[Collected data]
——————
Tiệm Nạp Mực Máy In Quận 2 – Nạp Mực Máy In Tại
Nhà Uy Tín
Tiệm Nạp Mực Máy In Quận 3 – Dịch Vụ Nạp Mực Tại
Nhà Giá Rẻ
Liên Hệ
——————
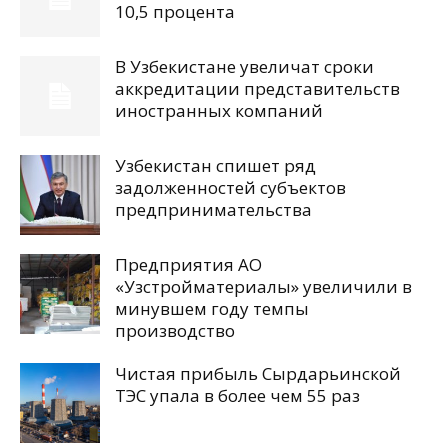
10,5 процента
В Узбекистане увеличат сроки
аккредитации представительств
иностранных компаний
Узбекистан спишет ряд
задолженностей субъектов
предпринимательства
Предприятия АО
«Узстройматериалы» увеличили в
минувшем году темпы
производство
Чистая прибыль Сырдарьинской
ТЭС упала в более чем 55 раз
——————
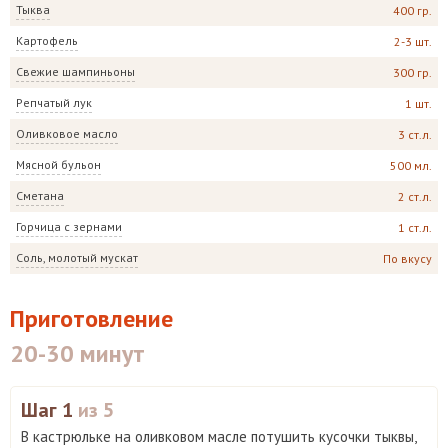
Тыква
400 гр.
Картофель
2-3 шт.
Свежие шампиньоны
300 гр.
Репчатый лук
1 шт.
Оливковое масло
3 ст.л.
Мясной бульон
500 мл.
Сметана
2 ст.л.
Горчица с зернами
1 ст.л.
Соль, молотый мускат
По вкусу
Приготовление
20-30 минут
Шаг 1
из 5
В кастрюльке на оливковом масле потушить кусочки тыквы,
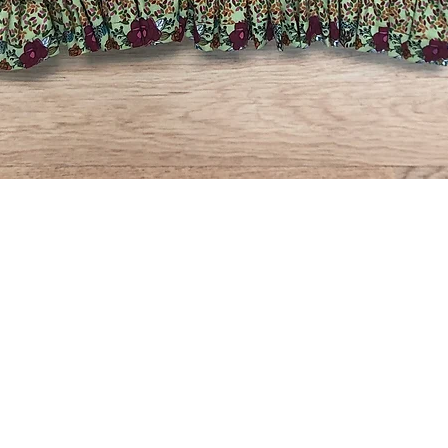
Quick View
——————
Please set out the lines of the data from the one containing "10,5 процента" through the one containing "ТЭС упала в более чем 55 раз", both included, as a JSON list of strings with one string per line and blank lines left out.

# ANSWER TO THIS PROBLEM
[
  "10,5 процента",
  "В Узбекистане увеличат сроки",
  "аккредитации представительств",
  "иностранных компаний",
  "Узбекистан спишет ряд",
  "задолженностей субъектов",
  "предпринимательства",
  "Предприятия АО",
  "«Узстройматериалы» увеличили в",
  "минувшем году темпы",
  "производство",
  "Чистая прибыль Сырдарьинской",
  "ТЭС упала в более чем 55 раз"
]